The loophole was part of the reason that Dylann Roof was able to purchase a gun, says the FBI.

WASHINGTON -- More than a dozen Democratic senators, including Sen. Elizabeth Warren (D-Mass.), announced their support on Wednesday for new legislation to close a gun purchase loophole that the FBI says allowed accused Charleston shooter Dylann Roof to buy one of the weapons used in a deadly June attack in a South Carolina church.

The legislation, introduced by Sens. Richard Blumenthal (D-Conn.), Chris Murphy (D-Conn.) and Dianne Feinstein (D-Calif.), would require that a background check be completed before any gun sale proceeds. The FBI currently allows a federally licensed firearms dealer to sell a gun within 72 business hours, even if a background check from the National Instant Criminal Background Check System has not concluded, though some states and retailers still prohibit the sale from being completed. In 2014, the NICS completed 91 percent of background checks immediately.

Citing FBI data that showed 15,700 prohibited sales have gone through because of the loophole over the last five years, Blumenthal said waiting more than 72 hours for a background check was a "minor inconvenience."

“No check, no sale must be the rule -- enacted as law -- to close a gaping loophole spreading the epidemic of gun violence,” he said in a statement. "Despite the distortion and dishonesty of single-issue groups like the NRA, the vast majority of Americans, including gun owners, believe in background checks and want the system to work well.”

When Roof tried to purchase a .45-caliber handgun in April, an examiner conducting a background check had trouble locating the correct records to show that Roof should be blocked from purchasing the weapon, according to The New York Times. When the examiner couldn't make a determination within 72 hours, Roof was allowed to purchase the gun.

“The shooter in Charleston would have failed his background check if the law had allowed it to be completed. This commonsense proposal will ensure all background checks are completed before sales can move forward," Feinstein said in a statement.

Jennifer Baker, an NRA spokesperson, said the real issue is bureaucracy, not the amount of time allowed for a background check. “The tragic shooting in Charleston, which this bill's proponents say is the driving force behind the legislation, occurred 64 days after a federal background check was completed," she said.

"The problem in this instance was a lack of communication among federal and state agencies, not too little time to complete a background check. Sens. Blumenthal, Murphy and Feinstein should focus on actually solving problems, instead of using a tragedy to attack the constitutional rights of law-abiding citizens."

The measure, called the Background Check Completion Act, is being co-sponsored by Democratic Sens. Dick Durbin (Ill.), Barbara Boxer (Calif.), Jack Reed (R.I.), Robert Menendez (N.J.), Sheldon Whitehouse (R.I.), Kirsten Gillibrand (N.Y.), Mazie Hirono (Hawaii), Tim Kaine (Va.) and Ben Cardin (Md.), in addition to Warren.

At a press conference on Wednesday morning, Warren said the bill stood as a test of the Senate's values. "A bill that is this straightforward is a test for the United States Senate.
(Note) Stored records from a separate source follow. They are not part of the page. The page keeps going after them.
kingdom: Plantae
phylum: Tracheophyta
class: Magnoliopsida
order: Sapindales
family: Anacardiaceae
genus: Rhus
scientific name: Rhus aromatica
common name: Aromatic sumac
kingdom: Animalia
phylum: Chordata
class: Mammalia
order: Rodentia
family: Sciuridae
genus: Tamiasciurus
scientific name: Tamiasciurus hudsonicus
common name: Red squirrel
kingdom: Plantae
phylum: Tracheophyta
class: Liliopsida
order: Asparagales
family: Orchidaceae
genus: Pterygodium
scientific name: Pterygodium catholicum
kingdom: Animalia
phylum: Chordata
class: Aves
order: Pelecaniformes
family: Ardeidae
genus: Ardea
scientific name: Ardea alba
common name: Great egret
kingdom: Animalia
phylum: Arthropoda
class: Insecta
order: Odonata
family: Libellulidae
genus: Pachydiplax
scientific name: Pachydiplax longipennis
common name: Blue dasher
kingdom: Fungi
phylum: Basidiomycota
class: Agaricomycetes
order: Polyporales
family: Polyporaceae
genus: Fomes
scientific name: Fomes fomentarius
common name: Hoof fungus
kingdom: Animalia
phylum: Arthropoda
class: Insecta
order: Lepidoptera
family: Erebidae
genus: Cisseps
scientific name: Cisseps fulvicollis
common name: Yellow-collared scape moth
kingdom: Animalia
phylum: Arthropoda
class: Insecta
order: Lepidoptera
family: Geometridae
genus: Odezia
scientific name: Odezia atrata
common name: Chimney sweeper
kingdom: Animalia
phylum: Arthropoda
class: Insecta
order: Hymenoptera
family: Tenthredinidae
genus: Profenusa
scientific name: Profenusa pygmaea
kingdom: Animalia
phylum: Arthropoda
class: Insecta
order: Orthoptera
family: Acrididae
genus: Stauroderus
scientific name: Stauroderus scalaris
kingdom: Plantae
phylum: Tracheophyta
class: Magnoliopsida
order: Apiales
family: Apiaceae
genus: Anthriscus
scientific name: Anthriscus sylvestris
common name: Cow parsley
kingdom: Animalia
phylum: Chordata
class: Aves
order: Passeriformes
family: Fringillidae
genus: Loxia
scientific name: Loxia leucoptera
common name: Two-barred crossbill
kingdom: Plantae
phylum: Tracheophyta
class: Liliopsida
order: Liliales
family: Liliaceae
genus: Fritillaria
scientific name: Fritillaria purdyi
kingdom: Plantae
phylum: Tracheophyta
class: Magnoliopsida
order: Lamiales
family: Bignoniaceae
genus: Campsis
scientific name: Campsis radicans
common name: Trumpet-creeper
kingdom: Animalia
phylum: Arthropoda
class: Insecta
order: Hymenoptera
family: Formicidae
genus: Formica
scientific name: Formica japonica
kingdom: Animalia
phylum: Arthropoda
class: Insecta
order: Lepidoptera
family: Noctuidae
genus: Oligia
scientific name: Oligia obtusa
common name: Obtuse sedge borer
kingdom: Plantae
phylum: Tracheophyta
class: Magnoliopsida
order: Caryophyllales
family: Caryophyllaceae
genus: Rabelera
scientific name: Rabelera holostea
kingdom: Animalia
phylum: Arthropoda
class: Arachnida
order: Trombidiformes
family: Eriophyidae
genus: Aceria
It asks the fundamental question, 'Who do you work for?'" she said. "So long as we don't act, we make it clear that this Congress works for the NRA."

Rep. James Clyburn (D-S.C.) introduced a similar bill in the House in July that's currently sitting in committee. It will be an uphill battle to get the legislation passed, as Congress has largely failed to pass meaningful gun reform in the wake of mass shootings.